Lebanese and Israeli leaders finalised a US-brokered maritime demarcation on Thursday, bringing a measure of accommodation between the “enemy states” as they eye offshore energy exploration.

Leaders from Lebanon, Israel and the United States have all hailed the deal as “historic” but the possibility of a wider diplomatic breakthrough remains slim.

As a result, there was no joint signing ceremony: Lebanese President Michel Aoun signed a letter approving the deal at his palace in Baabda in the presence of the US official who mediated the accord, Amos Hochstein.

“We have heard about the Abraham Accords. Today there is a new era. It could be the Amos Hochstein accord,” said top Lebanese negotiator and deputy parliament speaker Elias Bou Saab, referring to the 2020 US-brokered normalisation of ties between Israel and the United Arab Emirates and Bahrain.

Prime Minister Yair Lapid signed separately in Jerusalem, saying the deal was a “tremendous achievement” that had produced Lebanon’s de facto recognition of Israel.

“It is not every day that an enemy country recognises the state of Israel, in a written agreement, in view of the international community,” Lapid told his cabinet in broadcast remarks.

But Aoun later said the deal was purely “technical” and would have “no political dimensions or impacts that contradict Lebanon’s foreign policy”.

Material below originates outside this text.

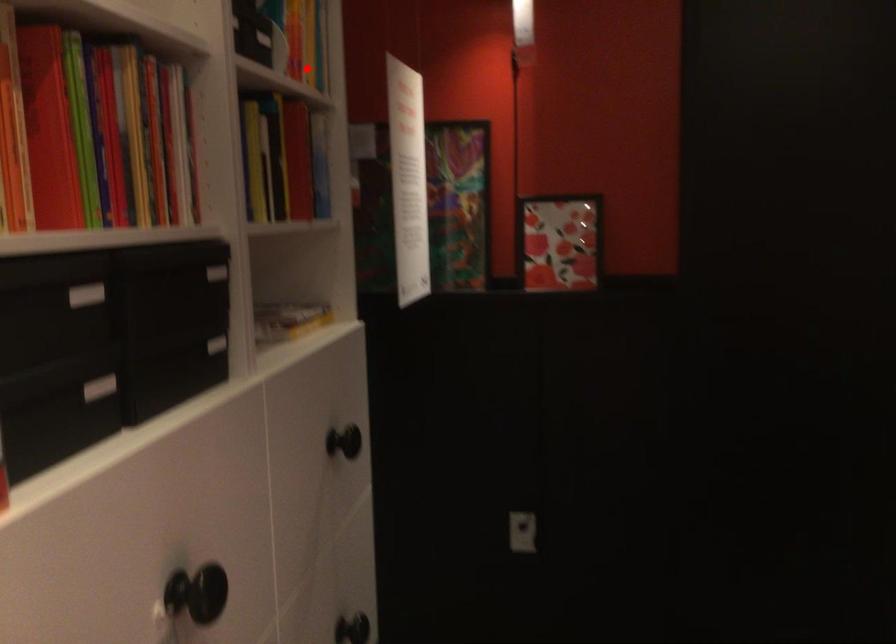
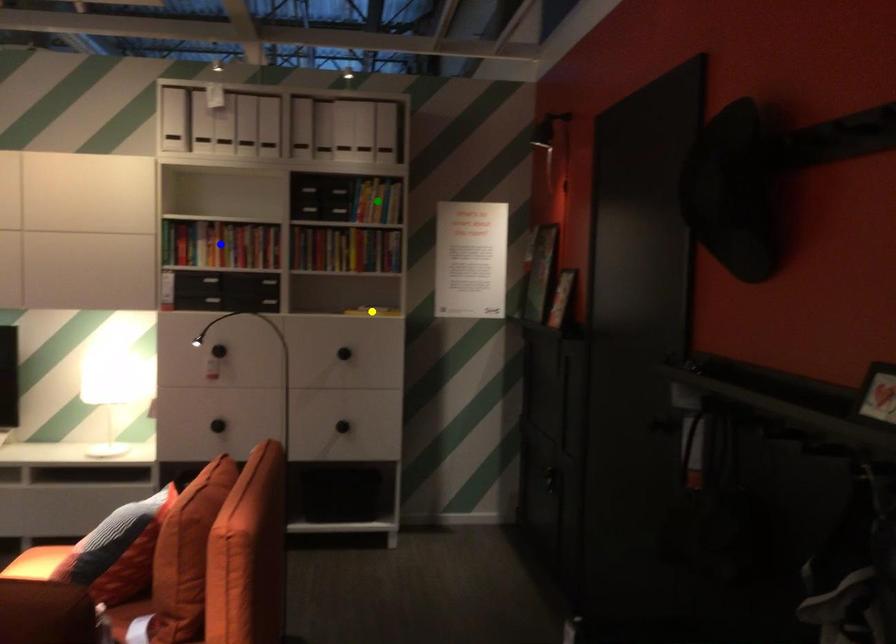
Question: I am providing you with two images of the same scene from different viewpoints. A red point is marked on the first image. You are given multiple points on the second image. In image 2, which mark is for the same physical point as the one in image 1?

Lower-level delegations from each country headed to the United Nations’ peacekeeping base at Naqoura along their contested land border, which has yet to be delineated.

Political milestones
There, they separately submitted their signed copies of the deal to US officials and their new coordinates for the maritime border to the UN, officially bringing the deal into force.

The accord comes days ahead of major political milestones for both Israel and Lebanon.

Aoun’s term is set to end on October 31 and political sources say he was keen to seal the deal as the crowning achievement of his six years in office.

Israel will hold elections on November 1, its fifth in less than four years.

Hochstein said the accord should be adhered to even if officials change on either side and the US would continue to play a guarantor role to ensure it remains in force.

“If one side violates the deal, both sides lose,” he said.

The accord removes one source of potential conflict between Israel and Iranian-backed Lebanese group Hezbollah and could help alleviate Lebanon’s economic crisis.

An offshore energy discovery – while not enough on its own to resolve Lebanon’s deep economic problems – would be a major boon, providing badly needed hard currency and possibly one day easing crippling blackouts.

Offshore areas in the eastern Mediterranean and Levant have yielded major gas discoveries in the past decade and interest has grown since Russia’s invasion of Ukraine disrupted gas pipeline flows.

In a statement on Thursday, US President Joe Biden said energy in the region “should not be a cause for conflict, but a tool for cooperation, stability, security and prosperity”.

Lebanon’s powerful armed group Hezbollah has quietly acceded its green light to the deal. Its head, Sayyed Hassan Nasrallah, was set to give a televised address on Thursday afternoon.